1.債務(借金)も相続されます

亡くなった方(被相続人)の遺産は、相続人が引き継ぎます。ここでいう遺産には、プラスの財産(債権)だけでなく、マイナスの財産(債務、借金)も含まれます。

したがって、被相続人に借金(債務)があった場合、その債務の支払い義務も相続人に引き継がれます。たとえば、夫婦と子2人の4人家族で、亡くなった夫に債務(借金)があった場合、妻と2人の子供が支払い義務を相続します。

仮にこの子供たちが未成年者であったとしても、債務の支払い義務を引き継ぐことには変わりません。よって、事情も分からないような生まれたばかりの子供が多額の借金を背負ってしまうことにもなるのです。

もちろん、被相続人が債務だけでなく預貯金やその他の財産を遺してくれていれば、その財産により債務の支払いをして、その残りを相続すれば済みます。しかし、被相続人の財産により、全ての債務の支払いができない場合、つまり、財産より債務の方が多い場合が問題です。

2.親の相続を放棄するとの選択

このような場合に選択できるのが相続放棄の制度です。家庭裁判所で相続放棄の手続をしてそれが認められれば、親(被相続人)の債務の支払い義務を引き継がなくて済みます。

ただし、相続放棄をした人は、その相続に関しては、初めから相続人とならなかったものとみなすとされています。よって、負債(債務)を引き継がないで済むのと同時に、プラスの財産についても一切引き継ぐことができなくなるので要注意です。

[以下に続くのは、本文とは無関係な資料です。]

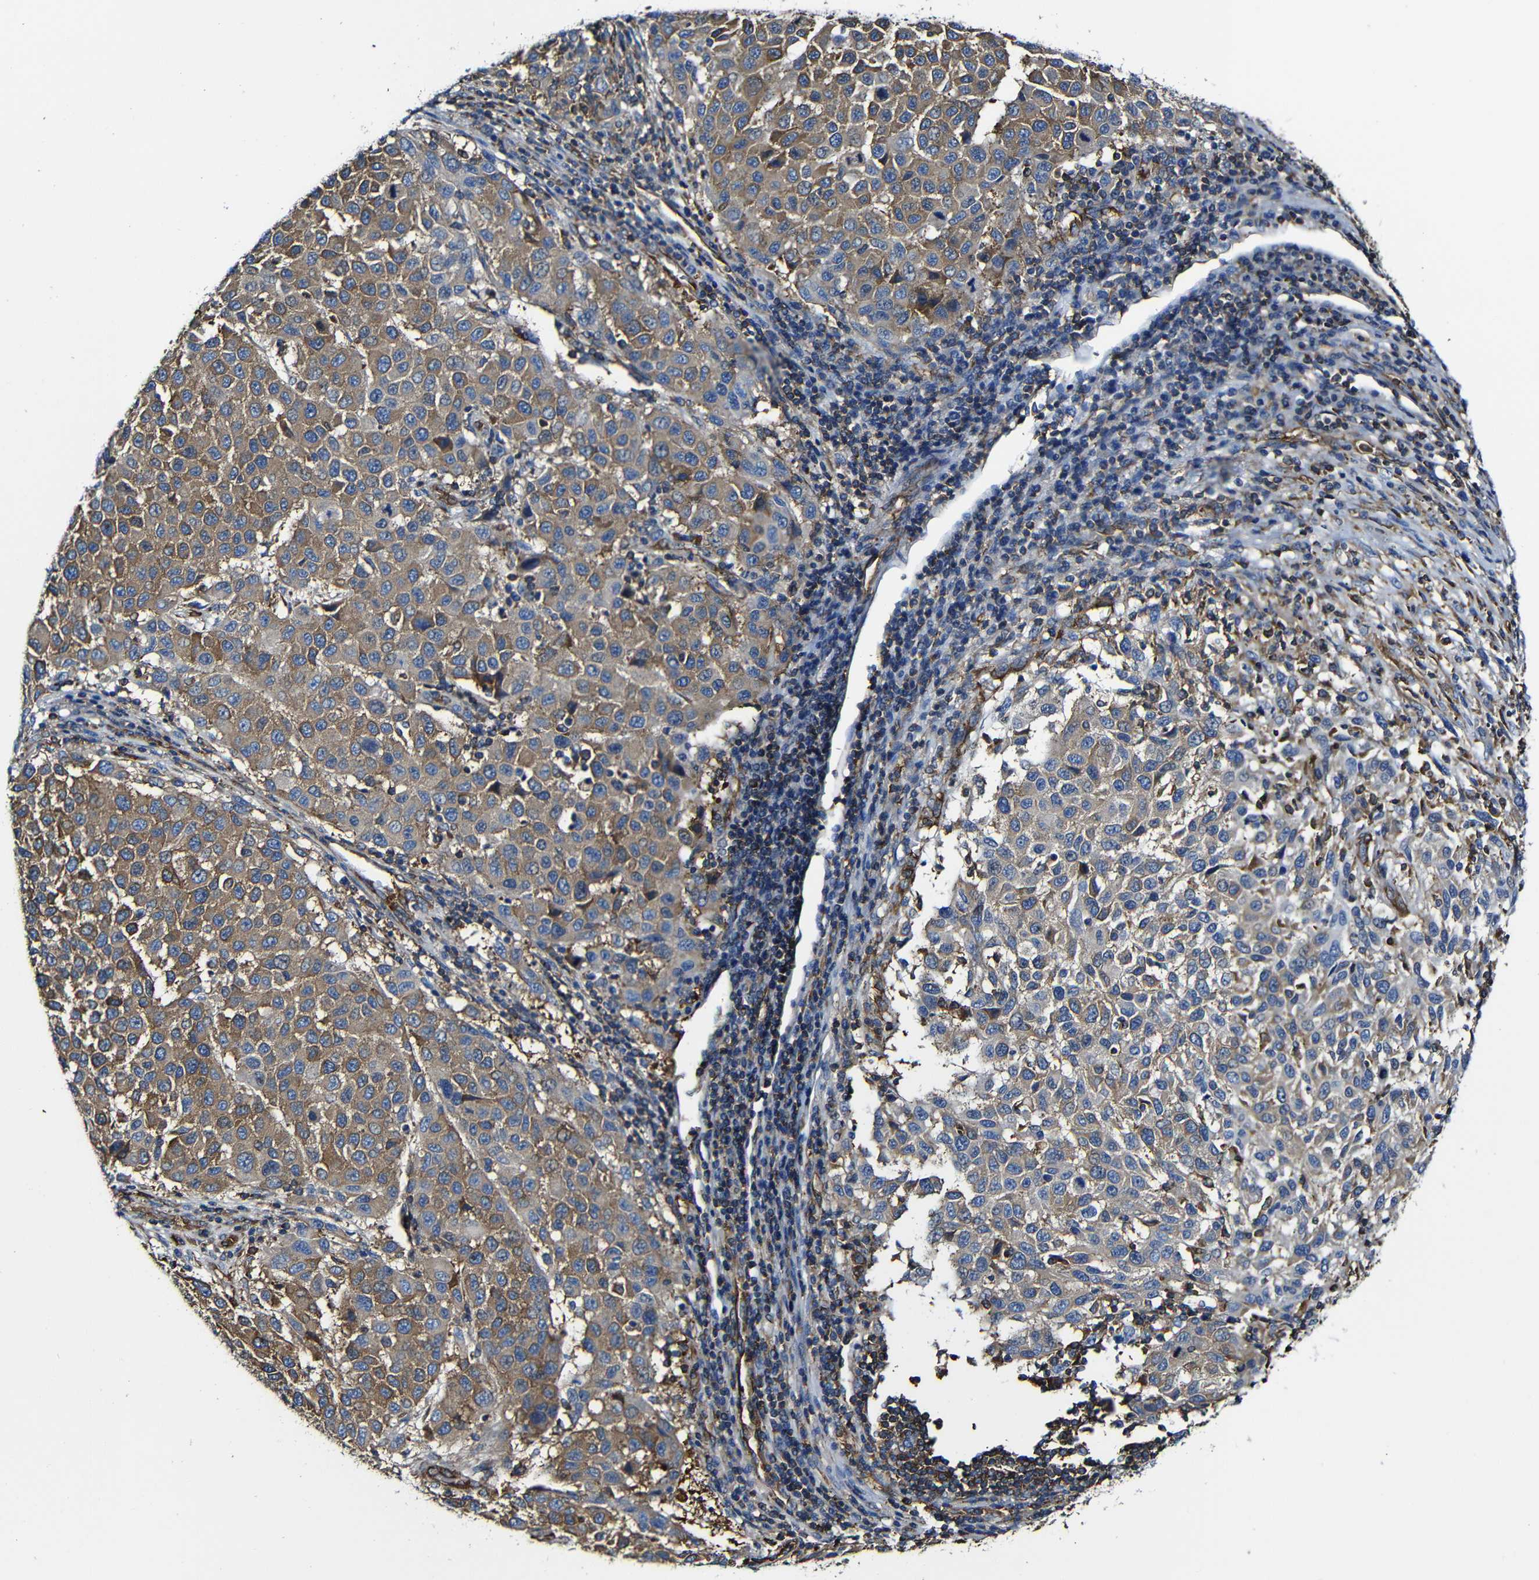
{"staining": {"intensity": "moderate", "quantity": ">75%", "location": "cytoplasmic/membranous"}, "tissue": "melanoma", "cell_type": "Tumor cells", "image_type": "cancer", "snomed": [{"axis": "morphology", "description": "Malignant melanoma, Metastatic site"}, {"axis": "topography", "description": "Lymph node"}], "caption": "An IHC histopathology image of neoplastic tissue is shown. Protein staining in brown labels moderate cytoplasmic/membranous positivity in malignant melanoma (metastatic site) within tumor cells. Ihc stains the protein in brown and the nuclei are stained blue.", "gene": "MSN", "patient": {"sex": "male", "age": 61}}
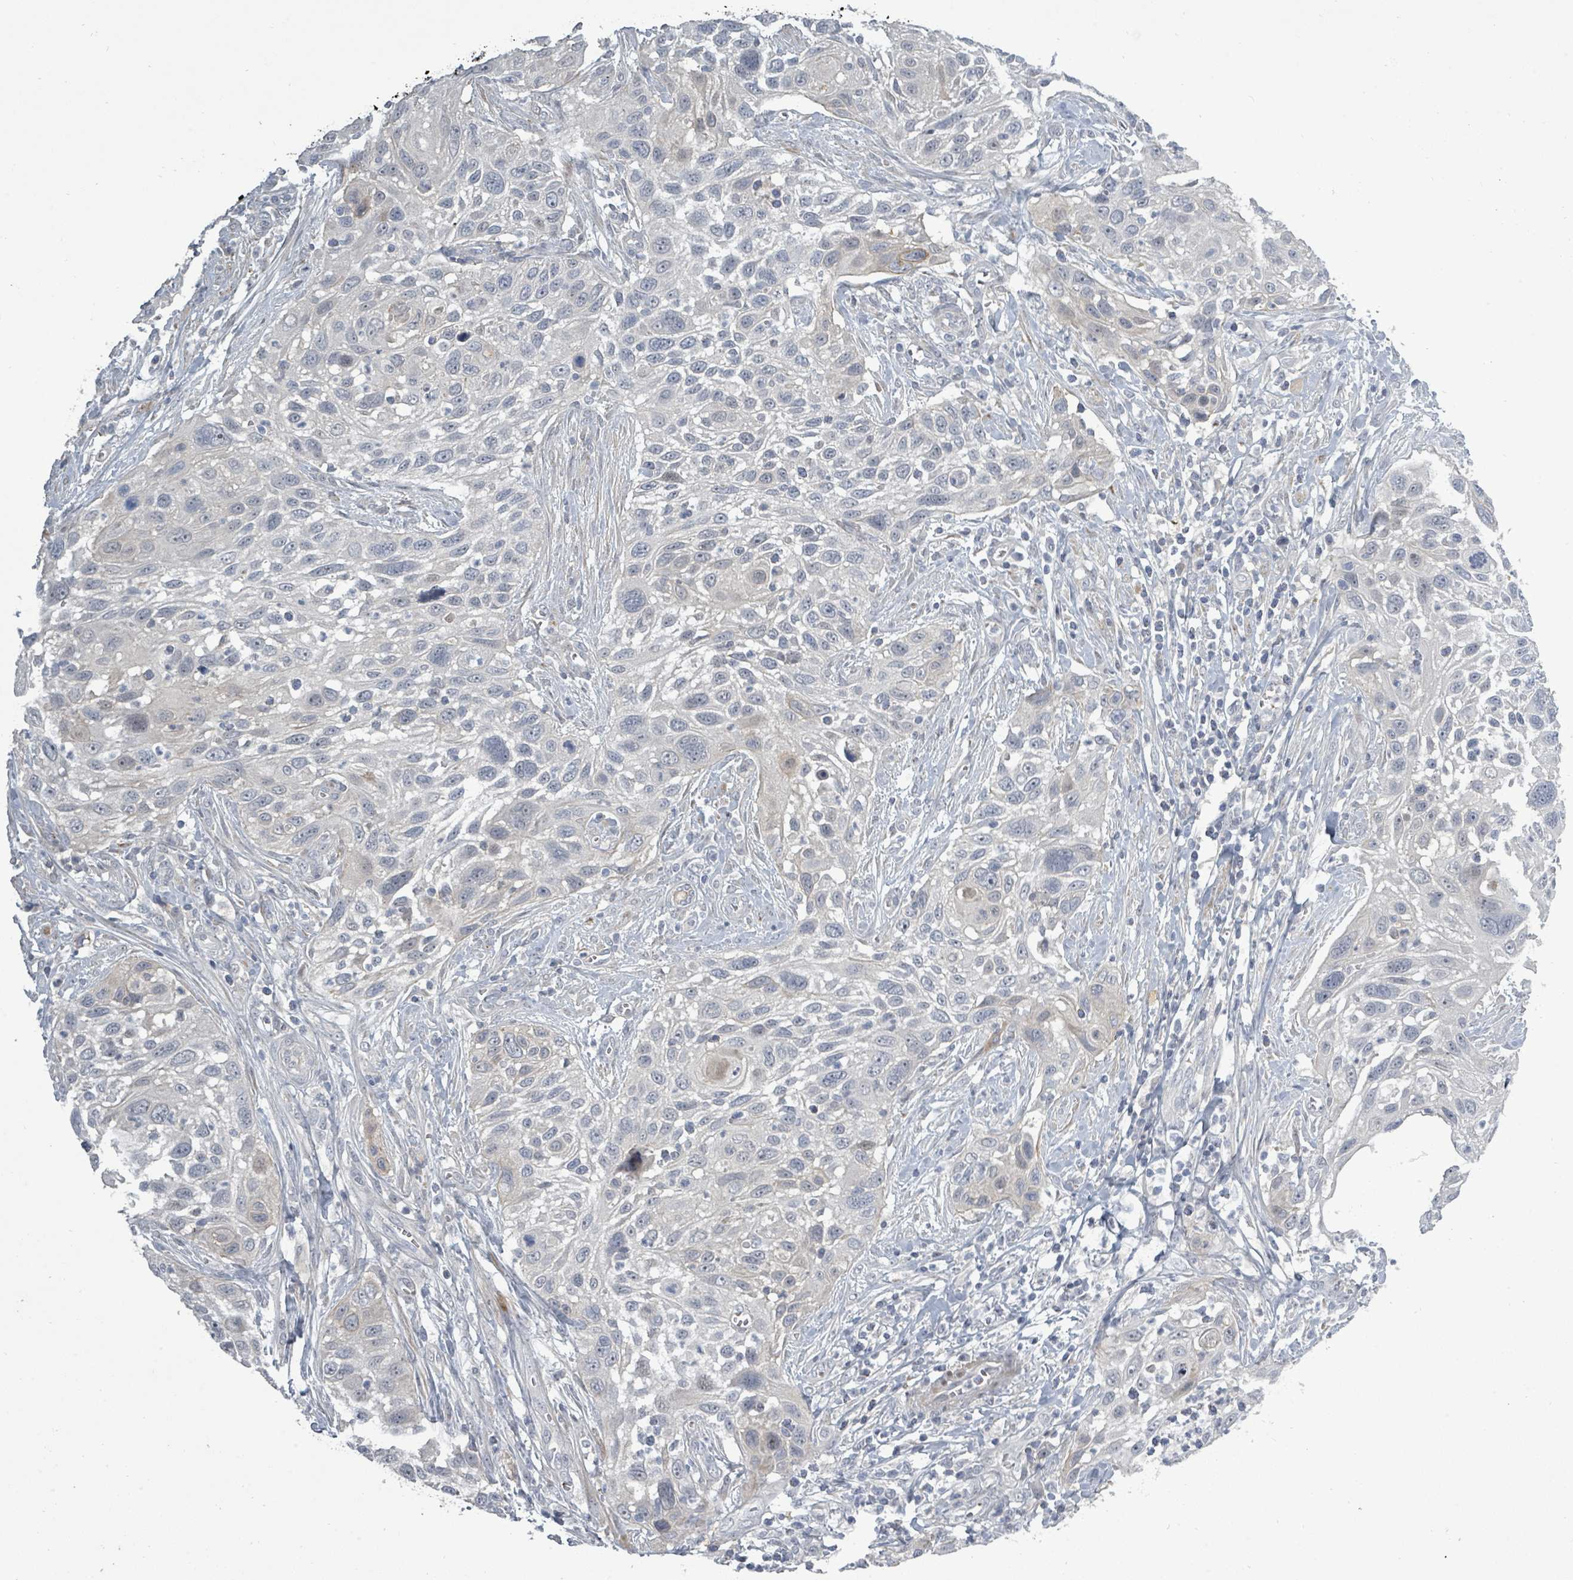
{"staining": {"intensity": "negative", "quantity": "none", "location": "none"}, "tissue": "cervical cancer", "cell_type": "Tumor cells", "image_type": "cancer", "snomed": [{"axis": "morphology", "description": "Squamous cell carcinoma, NOS"}, {"axis": "topography", "description": "Cervix"}], "caption": "Tumor cells show no significant expression in cervical cancer.", "gene": "LEFTY2", "patient": {"sex": "female", "age": 70}}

たとえば、銀行預金を引き出して自分のために使ってしまったような場合には、相続放棄が認められないことになります。相続人で無くなる以上は、親子などの家族関係があるとしても、遺産に対しては一切の権利を持たないのです。

相続放棄をするには、相続放棄しようとする相続人本人が、被相続人の最後の住所地(相続開始地)の家庭裁判所に、相続放棄の申述をします。相続放棄申述の手続は、相続放棄申述書、戸籍等の添付書類、および収入印紙・切手を、家庭裁判所に提出することで行います。

また、相続放棄の申述は、自己のために相続の開始があったことを知ったときから3か月以内(熟慮期間)にしなければなりません。必要書類を揃えたりするにも時間がかかりますから、相続放棄を考えたら、早急に司法書士等の専門家に相談するべきです。

3.司法書士による家庭裁判所の手続

裁判所に提出する書類の作成は、弁護士だけでなく司法書士の専門分野でもあります。相続放棄の申述を弁護士に頼むこともできますが、司法書士に家庭裁判所提出書類(相続放棄申述書)の作成を依頼した方が費用が抑えられる場合が多いでしょう。

相続放棄の申述は、申立後に難しい手続をするわけではありません。したがって、弁護士を代理人にする必要性もあまり無いと思われます。また、司法書士に書類作成を依頼した場合でも、家庭裁判所への相続放棄申述書の提出も司法書士にお任せいただけますから、ご依頼者の負担はありません。